I studied their family histories in the D area and didn’t find anything on McDonald or is various spellings.
My visit was not the best but at least I had a visual idea of the archive and I could go from there. I was tired and my level of patience was gone. However, I do think that this centre needs to work on their customer service.
I headed back the way I came and found a McDonald’s on Maisonnneuve. I ordered my lunch and the young lady who served me said something to me in French that I interpreted as “enjoy.” It was not Bon Appetit. I read the Ottawa paper in English while I listened to French radio and TV. I was happy.
I targeted the Parc Jacques-Cartier on Rue Laurier to see if I couldn’t get a picture of Ottawa from that side of the river. I was right I could see Ottawa from their parking lot.
Another view a little more to the east. The weather had improved.
I returned to the Albert Street Inn, parked the car and headed to my room on the 4th floor. HA! I was back out on the street in no time to go for a walk and find some dinner. I really needed a good glass of wine. The Bay Bistro was a possibility but it was still a little damp from the day’s rain and I wanted to explore Ottawa one more time. I headed for Slater Street part of which is a mall area. I featured it in one of my posts of Ottawa.
I had not intended to go all the way to D’Arcy McGee’s but I did. So I decided to have my last dinner in Ottawa at this establishment and hoped that the rain would not send us scrambling. At first it was very cold and I thought I should go inside but all of a sudden the wind stopped and I was fine.
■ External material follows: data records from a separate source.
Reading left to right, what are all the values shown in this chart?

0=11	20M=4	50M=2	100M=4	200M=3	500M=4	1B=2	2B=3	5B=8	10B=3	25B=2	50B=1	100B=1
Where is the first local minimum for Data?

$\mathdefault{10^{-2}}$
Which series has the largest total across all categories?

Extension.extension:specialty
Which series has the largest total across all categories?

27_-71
On the way back I went over to Wellington and walked along enjoying the Parliament buildings. This following picture is taken at that time.
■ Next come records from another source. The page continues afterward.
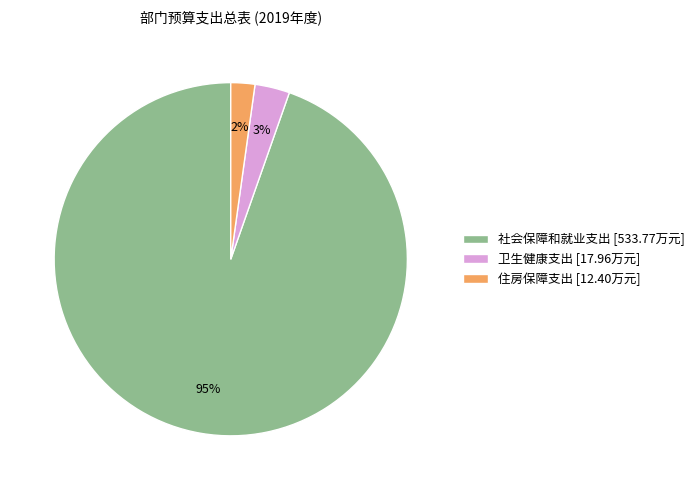

The 住房保障支出 slice represents 2% of the pie. True or false?

True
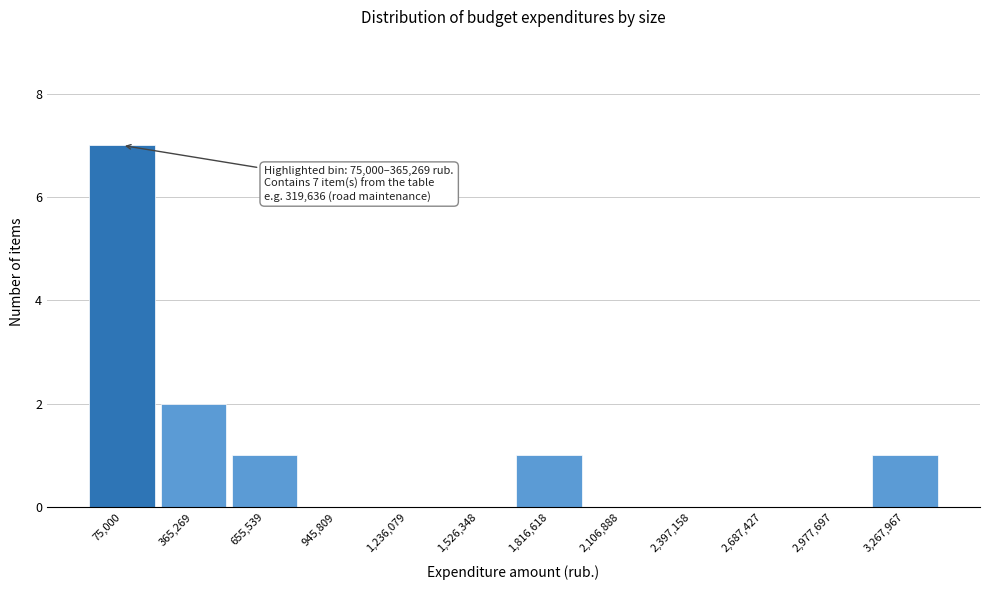

Reading left to right, list all the values displayed in this chart.

75,000=7	365,269=2	655,539=1	945,809=0	1,236,079=0	1,526,348=0	1,816,618=1	2,106,888=0	2,397,158=0	2,687,427=0	2,977,697=0	3,267,967=1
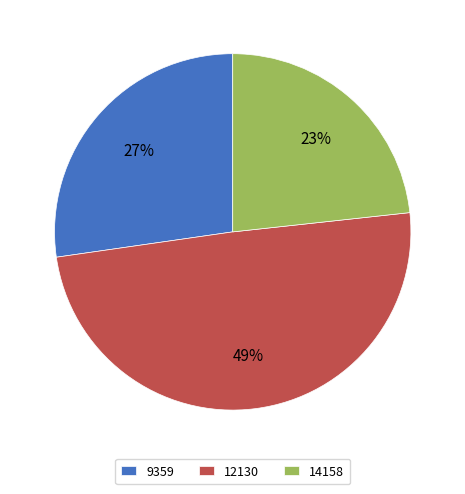

Which category has the smallest portion of the pie?

14158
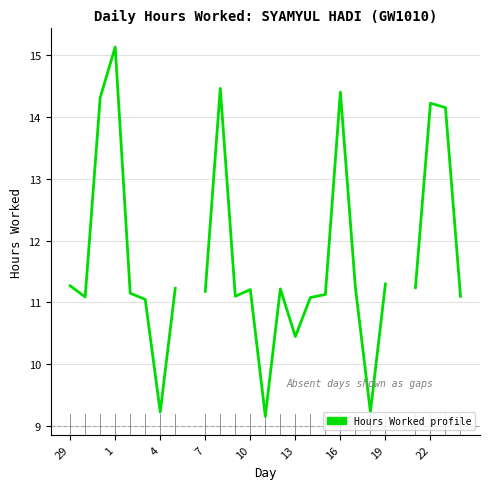

Read the value at 29.

11.3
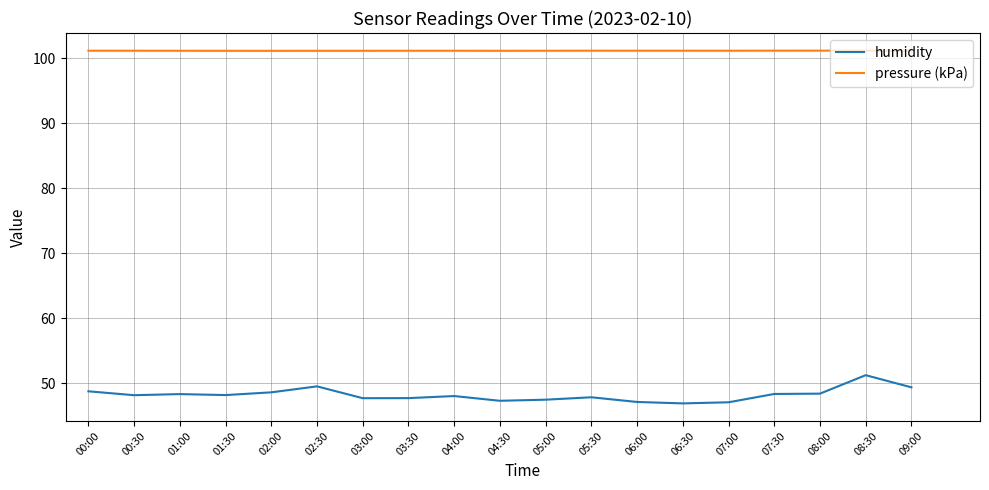

What is the difference between the highest and lowest values at 05:00?

53.7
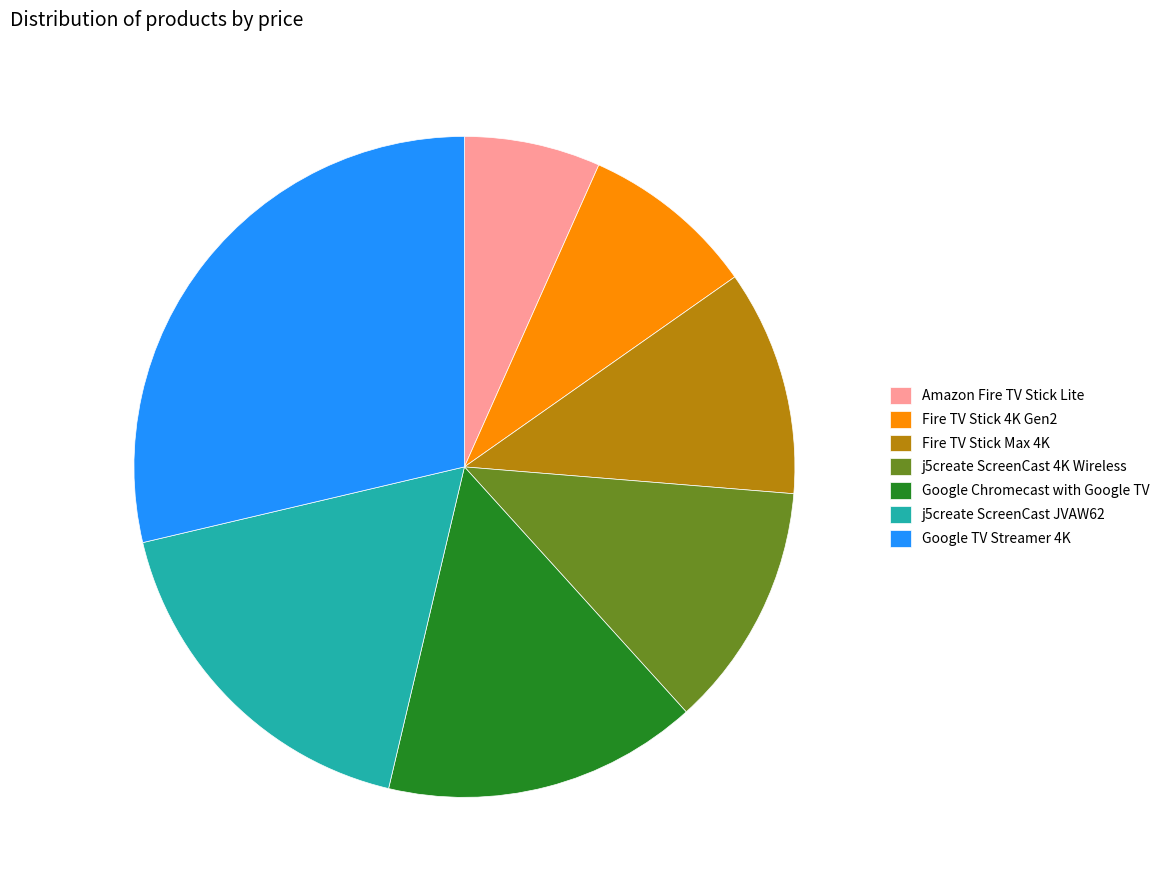

The Fire TV Stick 4K Gen2 slice represents 9% of the pie. True or false?

True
This picture was taken several weeks ago when I visited Ottawa the first time. The building on the right has scaffolding. By the time I returned to Ottawa it was all the way to the top. See the photo from D’Arcy McGees above.
Saturday June 9, 2012 was my last day in Canada for now. It was time to checkout, pack up and head to the airport.
I did try to go to the Ottawa Chapter of the OGS but the building was closed for regular maintenance. Well, I had changed my plans so you can expect this type of problem. I was not that disappointed. See the picture above for 100 Tallwood.
So I spent most of my time at Digby’s Restaurant on Bank St. below Heron waiting, relaxing and reading my NookColor. (It is now closed) The waitress was okay with my dithering and around 1:30 pm I paid my bill and headed to the Ottawa Airport via the Airport Parkway and started remembering leaving the airport my first day.
I followed the signs to the car rental return. They don’t have those gates with the big teeth on the ground. I turned in the Dodge Caliber at Hertz and was told I had done 2117 miles. This was a record. No wonder I was tired. HA!
At ticketing I had to adjust the weight of my large luggage bag it was 57 lbs. and she refused to accept it. So I put some things in the smaller one and adjusted it and I made it but it meant I had to carry some items with me and that was going to be tiring. Usually I ship things back home saving me this problem but I was a little afraid it was going to cost a lot.
The next hurdle was customs. No problem I was through in a snap. I had made a list of the things I had purchased so I had something to work with. Security was also easy and I was soon at the gate. It is not that far to the gates at the Ottawa Airport.
The plane was not full from Ottawa to Chicago. As we took off I said “Good Bye” to Ontario and looked forward to getting home to my kitties. In Chicago they changed the gate 4 times and once from C to B for my flight to Seattle. My sister picked me up at the airport and I walked in the door at 12 midnight.
Home Sweet Home! I think I was homesick this trip!